With high levels of nitrogen and phosphate in the supply chain when the financial crisis hit, and with raw material input costs declining dramatically, selling prices for these products have fallen precipitously in recent months, said the company. As a result, it adjusted fourth-quarter volumes and margins downward. It now expects full-year 2008 nitrogen gross margin to exceed 2007 levels by 35 percent and 2008 phosphate segment gross margin to be approximately 2.5 times higher than 2007 levels.

While the company expects a slow start to 2009 for all three nutrients, it believes global production curtailments – the logical economic response to supply/demand imbalances when buyers step away from the market – will significantly tighten these markets when demand returns, which it expects during the second-quarter of 2009.

“Like every other industry, agriculture has felt the impact of the global financial downturn,” said PotashCorp President and Chief Executive Officer Bill Doyle. “Unlike other industries, however, food production and fertilizer applications cannot be delayed indefinitely.
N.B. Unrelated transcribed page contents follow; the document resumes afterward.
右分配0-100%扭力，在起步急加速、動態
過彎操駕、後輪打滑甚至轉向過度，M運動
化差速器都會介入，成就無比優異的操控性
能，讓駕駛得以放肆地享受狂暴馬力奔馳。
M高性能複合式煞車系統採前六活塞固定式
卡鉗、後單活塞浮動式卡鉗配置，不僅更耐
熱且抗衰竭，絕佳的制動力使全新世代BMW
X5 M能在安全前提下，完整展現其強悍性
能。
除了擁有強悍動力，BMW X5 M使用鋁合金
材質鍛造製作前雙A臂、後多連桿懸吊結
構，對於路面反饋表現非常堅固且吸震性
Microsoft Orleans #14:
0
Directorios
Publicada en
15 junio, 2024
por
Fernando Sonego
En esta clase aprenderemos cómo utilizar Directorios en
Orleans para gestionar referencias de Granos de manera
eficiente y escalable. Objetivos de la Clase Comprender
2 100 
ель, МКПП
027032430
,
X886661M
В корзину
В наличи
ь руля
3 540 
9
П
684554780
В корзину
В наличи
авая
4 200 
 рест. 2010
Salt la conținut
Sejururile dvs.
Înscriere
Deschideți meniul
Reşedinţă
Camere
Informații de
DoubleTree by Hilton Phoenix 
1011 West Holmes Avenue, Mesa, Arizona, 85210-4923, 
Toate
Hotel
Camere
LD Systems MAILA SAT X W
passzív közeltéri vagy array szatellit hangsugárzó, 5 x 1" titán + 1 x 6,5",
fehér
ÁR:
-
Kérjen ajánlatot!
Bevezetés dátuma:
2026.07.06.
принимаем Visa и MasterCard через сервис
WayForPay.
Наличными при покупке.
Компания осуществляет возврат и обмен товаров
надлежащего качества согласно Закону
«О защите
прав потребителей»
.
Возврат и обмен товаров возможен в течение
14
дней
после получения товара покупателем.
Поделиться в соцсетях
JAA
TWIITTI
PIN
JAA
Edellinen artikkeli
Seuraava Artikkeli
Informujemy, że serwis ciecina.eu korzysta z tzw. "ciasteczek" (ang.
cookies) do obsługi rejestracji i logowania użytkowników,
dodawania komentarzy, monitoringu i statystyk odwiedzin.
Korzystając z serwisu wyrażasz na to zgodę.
The global food crisis captured the world’s focus early in 2008, but attention and capital is currently being diverted to economic issues. That does not mean the food crisis has been resolved. In reality, it could become more severe, increasing the need for and value of fertilizers, especially potash. Given the essential nature of our products and the underlying fundamentals for our business, we anticipate strong demand will return as 2009 progresses, creating even greater opportunities for growth.”